**Tasks and exercises**
[1] Could you update the comments about social media and writing by giving everything from "The more you" down to "over the years." with "middle school" replaced by "high school"?
[2] According to the comments about social media and writing, where do the writer's ancestors come from?
[3] Which words does the writer put inside quotation marks in the comments about social media and writing? List each word once.

**Excerpted text**
..............................


      Seriously, it never ceases to amaze me what’s considered “racist” these days. Apparently working hard, having parents who want you to succeed (which some people these days foolishly conflate with “abuse”) and all that is “racist.” I think anyone who achieves their slice of the American Dream, regardless of race/gender/whatever, deserves to be applauded. My ancestors come from the Scandinavian countries and they worked hard to get ahead in life. They didn’t take to social media to whine about their problems (largely because social media didn’t exist back then); they sucked it up and did what they had to do.

    3. Depending on what you’re using social media for, it might be a good thing that you walked away. I’ve been slowly trimming down my Facebook “friends” to real friends for some time now. Awhile ago I had to use Facebook in conjunction with work and it was just getting out of hand. I don’t post political stuff there that much anymore and for the most part I stick to sharing movie trailers and the occasional picture.

      The more you can cut out distractions to be productive, the better. Like I said over at your blog, I’m looking forward to reading your creative work when it’s published. It’s not a matter of “if” it gets published…but when.

    4. I hope to get it done in the next year or two. Maybe sooner than that if I really start plugging away. It’s been taking longer than I expected (prompting some people to ask me why it’s taking so long;they don’t understand that it’s not an instant process), considering that some of the ideas I’ve had… have been with me since I was in middle school and have become more refined over the years.

..............................

**Dataset excerpts**
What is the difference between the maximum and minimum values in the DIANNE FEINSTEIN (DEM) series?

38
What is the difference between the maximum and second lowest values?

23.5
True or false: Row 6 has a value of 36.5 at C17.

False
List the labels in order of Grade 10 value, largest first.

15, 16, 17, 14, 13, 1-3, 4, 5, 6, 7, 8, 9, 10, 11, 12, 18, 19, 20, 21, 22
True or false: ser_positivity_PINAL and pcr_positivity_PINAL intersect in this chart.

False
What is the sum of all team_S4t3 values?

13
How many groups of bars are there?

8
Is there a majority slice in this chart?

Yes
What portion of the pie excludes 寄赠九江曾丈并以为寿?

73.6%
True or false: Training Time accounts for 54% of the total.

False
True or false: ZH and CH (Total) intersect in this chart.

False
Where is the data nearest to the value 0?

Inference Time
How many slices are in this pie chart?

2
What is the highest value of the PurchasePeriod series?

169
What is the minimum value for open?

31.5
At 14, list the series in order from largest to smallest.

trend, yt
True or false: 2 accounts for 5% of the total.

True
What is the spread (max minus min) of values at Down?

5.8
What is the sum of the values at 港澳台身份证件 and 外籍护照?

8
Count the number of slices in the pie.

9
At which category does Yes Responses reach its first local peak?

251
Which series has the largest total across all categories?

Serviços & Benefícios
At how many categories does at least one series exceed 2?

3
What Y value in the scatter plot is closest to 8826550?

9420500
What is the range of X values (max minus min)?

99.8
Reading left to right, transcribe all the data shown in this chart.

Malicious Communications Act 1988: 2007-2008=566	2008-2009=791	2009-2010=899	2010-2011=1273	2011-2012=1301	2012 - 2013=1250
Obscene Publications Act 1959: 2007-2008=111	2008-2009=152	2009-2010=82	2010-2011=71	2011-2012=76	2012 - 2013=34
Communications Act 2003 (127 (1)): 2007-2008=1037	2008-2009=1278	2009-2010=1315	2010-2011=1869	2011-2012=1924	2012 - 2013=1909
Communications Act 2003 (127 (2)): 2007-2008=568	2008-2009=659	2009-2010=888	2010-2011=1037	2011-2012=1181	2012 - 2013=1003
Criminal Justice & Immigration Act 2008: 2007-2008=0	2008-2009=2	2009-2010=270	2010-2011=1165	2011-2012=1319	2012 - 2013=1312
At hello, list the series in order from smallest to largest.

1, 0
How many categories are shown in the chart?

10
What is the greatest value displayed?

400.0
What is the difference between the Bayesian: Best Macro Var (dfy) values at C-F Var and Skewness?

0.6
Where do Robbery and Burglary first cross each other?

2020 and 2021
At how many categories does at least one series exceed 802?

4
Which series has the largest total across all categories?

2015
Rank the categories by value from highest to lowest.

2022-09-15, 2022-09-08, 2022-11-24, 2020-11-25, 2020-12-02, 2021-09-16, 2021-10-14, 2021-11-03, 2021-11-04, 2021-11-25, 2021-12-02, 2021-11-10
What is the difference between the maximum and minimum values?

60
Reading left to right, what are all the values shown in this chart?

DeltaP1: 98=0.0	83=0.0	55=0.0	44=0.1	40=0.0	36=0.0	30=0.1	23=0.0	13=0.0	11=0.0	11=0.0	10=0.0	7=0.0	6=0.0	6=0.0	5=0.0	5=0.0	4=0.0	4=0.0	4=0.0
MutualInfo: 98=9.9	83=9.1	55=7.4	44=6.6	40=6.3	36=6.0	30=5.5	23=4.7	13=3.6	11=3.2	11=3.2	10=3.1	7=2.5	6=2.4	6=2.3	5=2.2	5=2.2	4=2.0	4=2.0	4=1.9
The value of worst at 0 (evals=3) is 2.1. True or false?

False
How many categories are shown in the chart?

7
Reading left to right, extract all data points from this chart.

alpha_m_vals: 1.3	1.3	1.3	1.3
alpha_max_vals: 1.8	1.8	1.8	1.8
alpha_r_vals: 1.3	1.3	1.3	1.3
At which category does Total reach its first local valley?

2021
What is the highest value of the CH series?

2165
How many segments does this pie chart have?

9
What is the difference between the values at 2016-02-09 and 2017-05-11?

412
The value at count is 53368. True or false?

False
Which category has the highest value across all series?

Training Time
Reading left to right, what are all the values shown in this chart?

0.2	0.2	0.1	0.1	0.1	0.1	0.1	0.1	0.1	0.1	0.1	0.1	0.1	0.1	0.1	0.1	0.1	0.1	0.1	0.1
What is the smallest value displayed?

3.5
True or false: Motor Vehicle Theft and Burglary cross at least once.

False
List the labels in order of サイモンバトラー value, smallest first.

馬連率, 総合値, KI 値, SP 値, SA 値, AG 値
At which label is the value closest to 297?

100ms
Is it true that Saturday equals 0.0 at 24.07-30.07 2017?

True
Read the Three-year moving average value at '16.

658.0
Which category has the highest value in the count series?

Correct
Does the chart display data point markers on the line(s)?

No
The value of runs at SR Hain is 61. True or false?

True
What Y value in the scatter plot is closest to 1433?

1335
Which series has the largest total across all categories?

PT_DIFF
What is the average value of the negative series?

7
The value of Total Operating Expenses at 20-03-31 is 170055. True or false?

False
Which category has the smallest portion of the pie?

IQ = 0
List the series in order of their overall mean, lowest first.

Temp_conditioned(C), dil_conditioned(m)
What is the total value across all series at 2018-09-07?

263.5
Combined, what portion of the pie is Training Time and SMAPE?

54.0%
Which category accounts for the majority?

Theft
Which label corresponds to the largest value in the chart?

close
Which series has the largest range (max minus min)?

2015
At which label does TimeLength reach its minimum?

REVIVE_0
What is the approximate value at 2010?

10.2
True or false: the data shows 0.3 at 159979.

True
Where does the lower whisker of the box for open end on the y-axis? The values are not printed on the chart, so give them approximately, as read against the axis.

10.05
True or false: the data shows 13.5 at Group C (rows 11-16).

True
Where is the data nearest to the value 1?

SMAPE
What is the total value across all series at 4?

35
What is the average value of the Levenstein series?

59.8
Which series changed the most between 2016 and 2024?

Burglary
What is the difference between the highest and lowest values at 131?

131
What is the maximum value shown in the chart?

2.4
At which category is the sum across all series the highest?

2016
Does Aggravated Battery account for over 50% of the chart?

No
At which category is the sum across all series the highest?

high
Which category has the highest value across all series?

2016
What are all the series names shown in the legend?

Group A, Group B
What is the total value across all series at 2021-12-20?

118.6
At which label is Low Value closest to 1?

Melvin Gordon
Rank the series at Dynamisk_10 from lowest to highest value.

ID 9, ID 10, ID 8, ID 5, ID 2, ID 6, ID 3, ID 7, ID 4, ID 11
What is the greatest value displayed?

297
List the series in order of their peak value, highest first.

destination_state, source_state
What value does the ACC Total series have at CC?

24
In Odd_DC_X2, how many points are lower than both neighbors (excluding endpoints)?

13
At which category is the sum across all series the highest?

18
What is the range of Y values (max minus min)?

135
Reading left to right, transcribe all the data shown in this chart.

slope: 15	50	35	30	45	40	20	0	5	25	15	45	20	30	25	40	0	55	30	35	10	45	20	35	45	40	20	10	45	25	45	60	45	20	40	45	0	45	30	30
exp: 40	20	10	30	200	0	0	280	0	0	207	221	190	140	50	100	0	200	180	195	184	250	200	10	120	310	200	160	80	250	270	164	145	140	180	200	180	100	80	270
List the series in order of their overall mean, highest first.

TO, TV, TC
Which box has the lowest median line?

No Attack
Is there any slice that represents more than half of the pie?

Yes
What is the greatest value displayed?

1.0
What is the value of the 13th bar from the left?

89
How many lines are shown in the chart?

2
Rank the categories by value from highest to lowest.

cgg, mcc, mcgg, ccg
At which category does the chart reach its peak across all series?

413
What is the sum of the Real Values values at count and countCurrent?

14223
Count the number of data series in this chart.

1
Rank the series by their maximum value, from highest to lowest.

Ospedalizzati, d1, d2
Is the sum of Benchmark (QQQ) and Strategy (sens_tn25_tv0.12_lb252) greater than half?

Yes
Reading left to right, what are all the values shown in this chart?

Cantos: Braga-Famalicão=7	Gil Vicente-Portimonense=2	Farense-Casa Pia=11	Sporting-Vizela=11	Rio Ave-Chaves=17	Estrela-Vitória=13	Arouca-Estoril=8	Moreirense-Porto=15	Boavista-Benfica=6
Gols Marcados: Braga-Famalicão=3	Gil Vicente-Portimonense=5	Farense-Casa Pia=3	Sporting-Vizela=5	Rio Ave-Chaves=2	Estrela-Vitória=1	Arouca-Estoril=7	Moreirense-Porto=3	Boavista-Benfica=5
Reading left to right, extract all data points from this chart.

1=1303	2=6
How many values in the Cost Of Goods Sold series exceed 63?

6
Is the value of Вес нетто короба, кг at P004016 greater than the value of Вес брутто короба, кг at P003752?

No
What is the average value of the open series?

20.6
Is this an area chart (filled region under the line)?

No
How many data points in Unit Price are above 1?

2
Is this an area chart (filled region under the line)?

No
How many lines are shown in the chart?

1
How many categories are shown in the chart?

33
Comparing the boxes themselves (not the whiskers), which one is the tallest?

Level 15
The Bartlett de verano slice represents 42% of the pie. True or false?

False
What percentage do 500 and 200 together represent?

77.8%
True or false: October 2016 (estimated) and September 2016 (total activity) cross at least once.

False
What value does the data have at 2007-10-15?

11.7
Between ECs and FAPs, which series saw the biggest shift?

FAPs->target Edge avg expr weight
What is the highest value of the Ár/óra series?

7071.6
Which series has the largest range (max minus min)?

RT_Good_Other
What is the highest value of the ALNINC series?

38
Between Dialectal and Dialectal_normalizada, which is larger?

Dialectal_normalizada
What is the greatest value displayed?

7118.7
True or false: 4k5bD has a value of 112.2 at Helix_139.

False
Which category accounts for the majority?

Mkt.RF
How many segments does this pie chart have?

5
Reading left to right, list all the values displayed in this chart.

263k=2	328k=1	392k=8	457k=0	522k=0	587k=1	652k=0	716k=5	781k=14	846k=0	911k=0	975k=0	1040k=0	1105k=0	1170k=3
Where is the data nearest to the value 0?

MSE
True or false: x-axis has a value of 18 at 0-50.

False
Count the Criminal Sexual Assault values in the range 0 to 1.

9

..............................

**Answers in order**
[1]
The more you can cut out distractions to be productive, the better. Like I said over at your blog, I’m looking forward to reading your creative work when it’s published. It’s not a matter of “if” it gets published…but when.

    4. I hope to get it done in the next year or two. Maybe sooner than that if I really start plugging away. It’s been taking longer than I expected (prompting some people to ask me why it’s taking so long;they don’t understand that it’s not an instant process), considering that some of the ideas I’ve had… have been with me since I was in high school and have become more refined over the years.

[2] The Scandinavian countries.

[3] racist, abuse, friends, if